OLG Düsseldorf v. 22.12.1994:
Wer auf einer Autobahn im Bereich von durch die Aufstellung von fahrstreifengegliederten Vorwegweisern eingerichteten Vorsortierräumen auf der durch eine breite Leitlinie abgetrennten Rechtsabbiegerspur an den auf den für den Geradeausverkehr bestimmten Richtungsfahrbahnen befindlichen Fahrzeugkolonnen rechts vorbeifährt und anschließend nach links in eine Fahrzeuglücke einschert, überholt nur dann verbotswidrig rechts, wenn er bei dem Rechtsvorbeifahren nicht beabsichtigt, die Autobahn an der Anschlußstelle zu verlassen.
OLG Celle v. 08.04.2015:
Überholen ist der tatsächliche, absichtslose - d. h. nicht notwendig vorsätzliche - Vorgang des Vorbeifahrens auf demselben Straßenteil (Fahrbahn). Seitenstreifen sind nicht Bestandteil der Fahrbahn (§ 2 Abs. 1 S. 2 StVO). Wer sie benutzt, um rechts an anderen vorbeizufahren, überholt deshalb nicht im Sinne des § 5 StVO . Das Benutzen des Seitenstreifens zum Zweck eines schnelleren Vorwärtskommens stellt jedoch gemäß § 2 Abs. 1 S. 1 i.V.m. § 49 Abs. 1 Nr. 2 StVO eine vorsätzliche Verkehrsordnungswidrigkeit dar.
OLG Hamm v. 03.05.2018:
Damit ein Verstoß gegen die Regelung des § 18 Abs. 3 StVO vorliegen kann, muss ein Mindestmaß an Bewegung im Verkehr auf der durchgehenden Fahrbahn der Autobahn geherrscht haben.

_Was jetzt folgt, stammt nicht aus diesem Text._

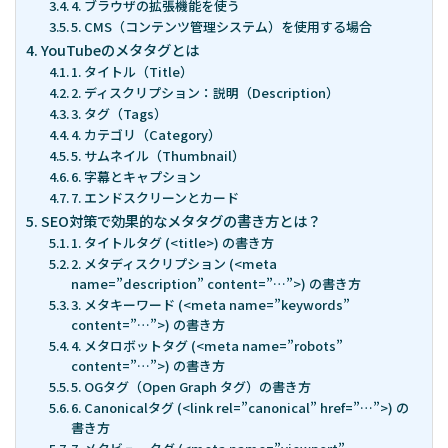
4. ブラウザの拡張機能を使う
5. CMS（コンテンツ管理システム）を使用する場合
YouTubeのメタタグとは
1. タイトル（Title）
2. ディスクリプション：説明（Description）
3. タグ（Tags）
4. カテゴリ（Category）
5. サムネイル（Thumbnail）
6. 字幕とキャプション
7. エンドスクリーンとカード
SEO対策で効果的なメタタグの書き方とは？
1. タイトルタグ (<title>) の書き方
2. メタディスクリプション (<meta
name=”description” content=”…”>) の書き方
3. メタキーワード (<meta name=”keywords”
content=”…”>) の書き方
4. メタロボットタグ (<meta name=”robots”
content=”…”>) の書き方
5. OGタグ（Open Graph タグ）の書き方
6. Canonicalタグ (<link rel=”canonical” href=”…”>) の
書き方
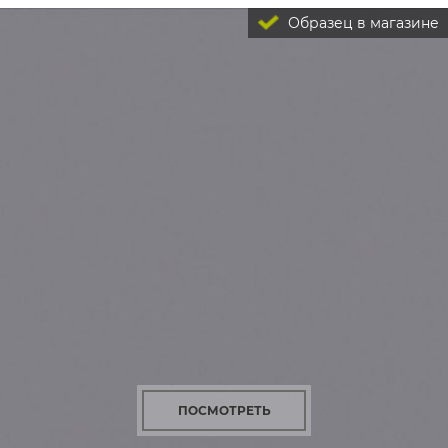
Образец в магазине
ПОСМОТРЕТЬ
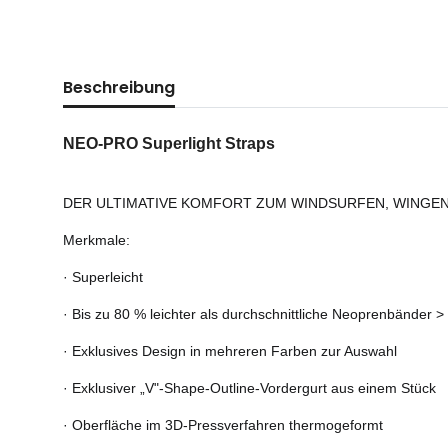
Beschreibung
NEO-PRO Superlight Straps
DER ULTIMATIVE KOMFORT ZUM WINDSURFEN, WINGEN
Merkmale:
· Superleicht
· Bis zu 80 % leichter als durchschnittliche Neoprenbänder >
· Exklusives Design in mehreren Farben zur Auswahl
· Exklusiver „V"-Shape-Outline-Vordergurt aus einem Stück
· Oberfläche im 3D-Pressverfahren thermogeformt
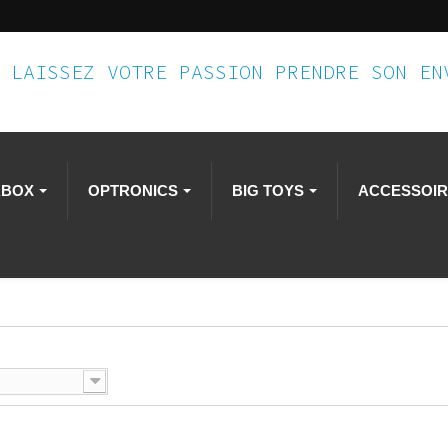
LAISSEZ VOTRE PASSION PRENDRE SON E
RBOX
OPTRONICS
BIG TOYS
ACCESSOI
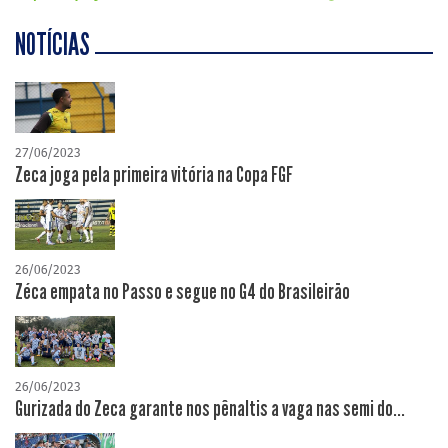
NOTÍCIAS
27/06/2023
Zeca joga pela primeira vitória na Copa FGF
26/06/2023
Zéca empata no Passo e segue no G4 do Brasileirão
26/06/2023
Gurizada do Zeca garante nos pênaltis a vaga nas semi do...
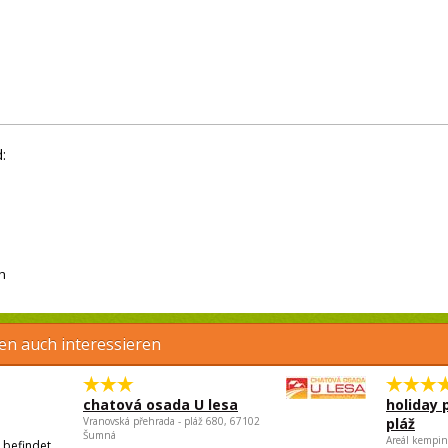
:
h
en auch interessieren
chatová osada U lesa
holiday 
Vranovská přehrada - pláž 680, 67102
pláž
Šumná
Areál kempin
 befindet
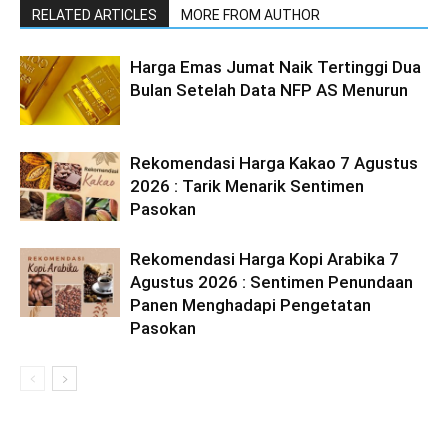
RELATED ARTICLES
MORE FROM AUTHOR
Harga Emas Jumat Naik Tertinggi Dua
Bulan Setelah Data NFP AS Menurun
Rekomendasi Harga Kakao 7 Agustus
2026 : Tarik Menarik Sentimen
Pasokan
Rekomendasi Harga Kopi Arabika 7
Agustus 2026 : Sentimen Penundaan
Panen Menghadapi Pengetatan
Pasokan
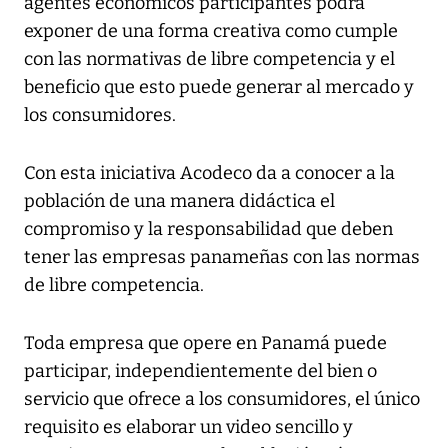
agentes económicos participantes podrá
exponer de una forma creativa como cumple
con las normativas de libre competencia y el
beneficio que esto puede generar al mercado y
los consumidores.
Con esta iniciativa Acodeco da a conocer a la
población de una manera didáctica el
compromiso y la responsabilidad que deben
tener las empresas panameñas con las normas
de libre competencia.
Toda empresa que opere en Panamá puede
participar, independientemente del bien o
servicio que ofrece a los consumidores, el único
requisito es elaborar un video sencillo y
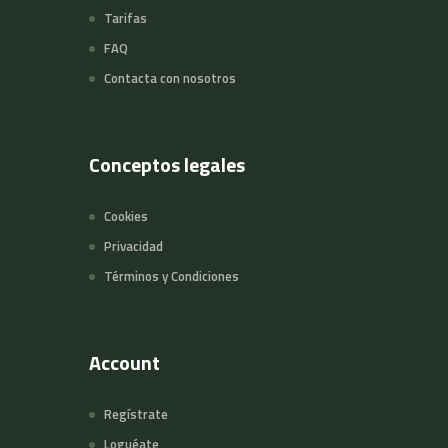
Tarifas
FAQ
Contacta con nosotros
Conceptos legales
Cookies
Privacidad
Términos y Condiciones
Account
Regístrate
Loguéate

Die Vorfahrtsregelung des § 18 Abs. 3 StVO kann allerdings nicht schon bei jeglichem verkehrsbedingten Halt auf der durchgehenden Fahrbahn – und sei er auch zeitlich noch so kurz – keine Geltung mehr haben. Erst wenn der Verkehr auf der durchgehenden Fahrbahn in einer Weise zum Stehen gekommen ist, dass mit einer erneuten Fahrbewegung in kürzerer Frist nicht zu rechnen ist, ist das der Fall.
OLG Hamm v. 18.02.2020::
Überholt ein Kraftfahrer auf einer auslaufenden rechten Fahrspur außerorts, an deren Ende im Reißverschlussverfahren auf den linken, in dieselbe Richtung verlaufenden Fahrstreifen gewechselt werden muss, bereits mehrere hundert Meter vor dem Ende des rechten Fahrstreifens, ein auf diesem befindliches Fahrzeug rechts, so handelt es sich nicht um ein Einordnen im Reißverschlussverfahren nach § 7 Abs. 4 StVO. Ein Rechtsüberholen ist in einer solchen Situation nur dann nicht verkehrsordnungswidrig, wenn einer der gesetzlich abschließend geregelten Fälle zulässigen Rechtsüberholens vorliegt.